— Begin Recorded information —
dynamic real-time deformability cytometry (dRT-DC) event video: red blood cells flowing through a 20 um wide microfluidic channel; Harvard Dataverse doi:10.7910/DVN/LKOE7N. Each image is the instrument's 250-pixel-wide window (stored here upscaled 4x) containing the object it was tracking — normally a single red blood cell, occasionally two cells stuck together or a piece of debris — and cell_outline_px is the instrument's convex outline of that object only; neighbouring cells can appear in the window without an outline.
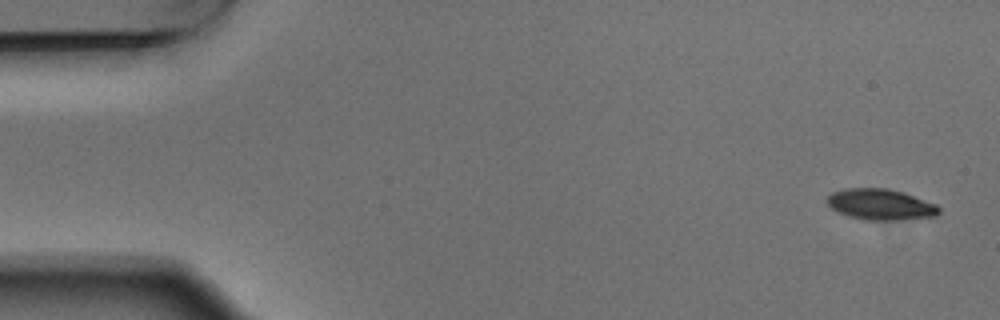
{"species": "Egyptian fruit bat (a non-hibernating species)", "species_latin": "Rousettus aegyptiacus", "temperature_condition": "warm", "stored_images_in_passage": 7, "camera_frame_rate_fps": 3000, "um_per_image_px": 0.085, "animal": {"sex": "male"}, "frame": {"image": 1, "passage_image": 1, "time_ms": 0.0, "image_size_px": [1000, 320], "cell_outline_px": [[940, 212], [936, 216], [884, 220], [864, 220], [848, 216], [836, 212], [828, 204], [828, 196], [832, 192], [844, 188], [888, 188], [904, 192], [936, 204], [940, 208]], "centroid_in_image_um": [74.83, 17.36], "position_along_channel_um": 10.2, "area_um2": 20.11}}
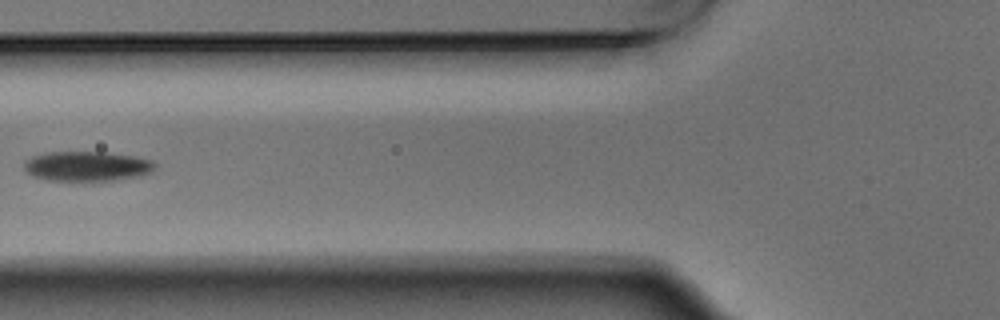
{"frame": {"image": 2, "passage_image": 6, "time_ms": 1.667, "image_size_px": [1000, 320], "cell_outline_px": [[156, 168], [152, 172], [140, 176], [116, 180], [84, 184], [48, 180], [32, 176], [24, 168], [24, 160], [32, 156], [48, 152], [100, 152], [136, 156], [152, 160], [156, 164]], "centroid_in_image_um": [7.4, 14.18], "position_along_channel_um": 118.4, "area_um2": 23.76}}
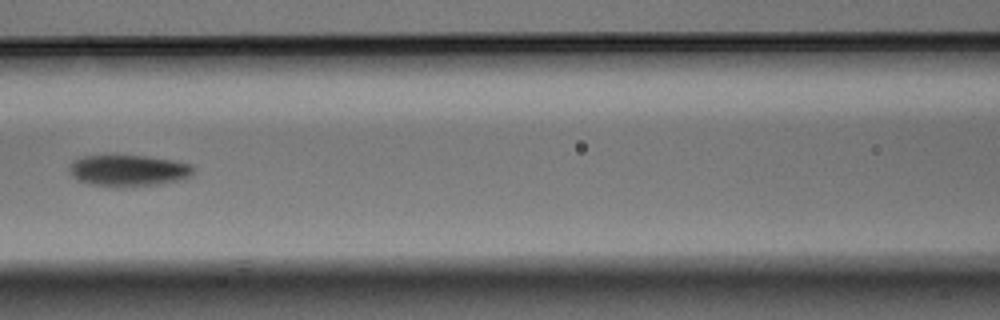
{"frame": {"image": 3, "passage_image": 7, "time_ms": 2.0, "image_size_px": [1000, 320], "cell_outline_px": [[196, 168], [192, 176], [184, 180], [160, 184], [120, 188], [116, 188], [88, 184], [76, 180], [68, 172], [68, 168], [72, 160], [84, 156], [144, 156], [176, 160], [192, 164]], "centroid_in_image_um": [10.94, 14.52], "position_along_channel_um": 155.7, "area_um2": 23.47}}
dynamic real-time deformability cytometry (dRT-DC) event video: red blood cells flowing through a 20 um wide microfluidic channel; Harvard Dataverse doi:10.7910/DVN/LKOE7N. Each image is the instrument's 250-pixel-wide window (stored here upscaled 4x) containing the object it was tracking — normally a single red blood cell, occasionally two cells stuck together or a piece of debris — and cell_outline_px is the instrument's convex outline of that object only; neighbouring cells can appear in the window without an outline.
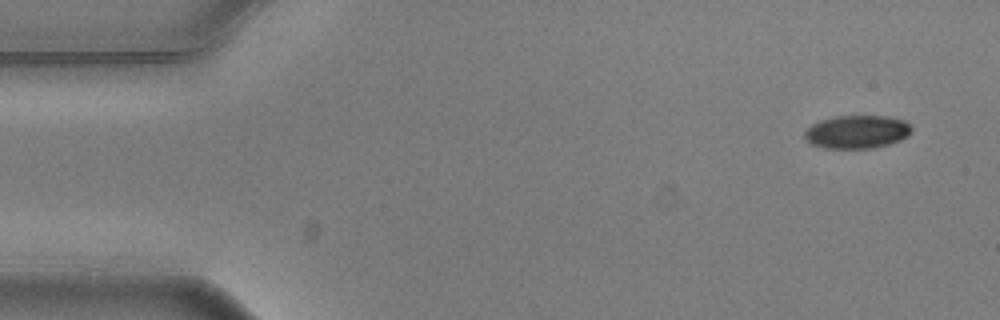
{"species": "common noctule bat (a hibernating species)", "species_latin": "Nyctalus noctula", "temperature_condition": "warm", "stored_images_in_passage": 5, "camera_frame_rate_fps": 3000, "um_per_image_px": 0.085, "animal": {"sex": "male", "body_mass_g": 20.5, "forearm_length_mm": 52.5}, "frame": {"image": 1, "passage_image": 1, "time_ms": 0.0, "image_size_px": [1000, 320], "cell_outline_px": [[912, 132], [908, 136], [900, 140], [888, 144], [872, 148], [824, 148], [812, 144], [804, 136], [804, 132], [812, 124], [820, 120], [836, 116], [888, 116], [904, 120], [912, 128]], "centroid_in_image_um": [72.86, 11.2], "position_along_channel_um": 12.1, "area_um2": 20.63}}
— End Recorded information —
Leaving out the pictures, repeat the data above exactly.

### Output of the task:
dynamic real-time deformability cytometry (dRT-DC) event video: red blood cells flowing through a 20 um wide microfluidic channel; Harvard Dataverse doi:10.7910/DVN/LKOE7N. Each image is the instrument's 250-pixel-wide window (stored here upscaled 4x) containing the object it was tracking — normally a single red blood cell, occasionally two cells stuck together or a piece of debris — and cell_outline_px is the instrument's convex outline of that object only; neighbouring cells can appear in the window without an outline.
{"species": "Egyptian fruit bat (a non-hibernating species)", "species_latin": "Rousettus aegyptiacus", "temperature_condition": "warm", "stored_images_in_passage": 7, "camera_frame_rate_fps": 3000, "um_per_image_px": 0.085, "animal": {"sex": "male"}, "frame": {"image": 1, "passage_image": 1, "time_ms": 0.0, "image_size_px": [1000, 320], "cell_outline_px": [[940, 212], [936, 216], [884, 220], [864, 220], [848, 216], [836, 212], [828, 204], [828, 196], [832, 192], [844, 188], [888, 188], [904, 192], [936, 204], [940, 208]], "centroid_in_image_um": [74.83, 17.36], "position_along_channel_um": 10.2, "area_um2": 20.11}}
{"frame": {"image": 2, "passage_image": 6, "time_ms": 1.667, "image_size_px": [1000, 320], "cell_outline_px": [[156, 168], [152, 172], [140, 176], [116, 180], [84, 184], [48, 180], [32, 176], [24, 168], [24, 160], [32, 156], [48, 152], [100, 152], [136, 156], [152, 160], [156, 164]], "centroid_in_image_um": [7.4, 14.18], "position_along_channel_um": 118.4, "area_um2": 23.76}}
{"frame": {"image": 3, "passage_image": 7, "time_ms": 2.0, "image_size_px": [1000, 320], "cell_outline_px": [[196, 168], [192, 176], [184, 180], [160, 184], [120, 188], [116, 188], [88, 184], [76, 180], [68, 172], [68, 168], [72, 160], [84, 156], [144, 156], [176, 160], [192, 164]], "centroid_in_image_um": [10.94, 14.52], "position_along_channel_um": 155.7, "area_um2": 23.47}}
dynamic real-time deformability cytometry (dRT-DC) event video: red blood cells flowing through a 20 um wide microfluidic channel; Harvard Dataverse doi:10.7910/DVN/LKOE7N. Each image is the instrument's 250-pixel-wide window (stored here upscaled 4x) containing the object it was tracking — normally a single red blood cell, occasionally two cells stuck together or a piece of debris — and cell_outline_px is the instrument's convex outline of that object only; neighbouring cells can appear in the window without an outline.
{"species": "common noctule bat (a hibernating species)", "species_latin": "Nyctalus noctula", "temperature_condition": "warm", "stored_images_in_passage": 5, "camera_frame_rate_fps": 3000, "um_per_image_px": 0.085, "animal": {"sex": "male", "body_mass_g": 20.5, "forearm_length_mm": 52.5}, "frame": {"image": 1, "passage_image": 1, "time_ms": 0.0, "image_size_px": [1000, 320], "cell_outline_px": [[912, 132], [908, 136], [900, 140], [888, 144], [872, 148], [824, 148], [812, 144], [804, 136], [804, 132], [812, 124], [820, 120], [836, 116], [888, 116], [904, 120], [912, 128]], "centroid_in_image_um": [72.86, 11.2], "position_along_channel_um": 12.1, "area_um2": 20.63}}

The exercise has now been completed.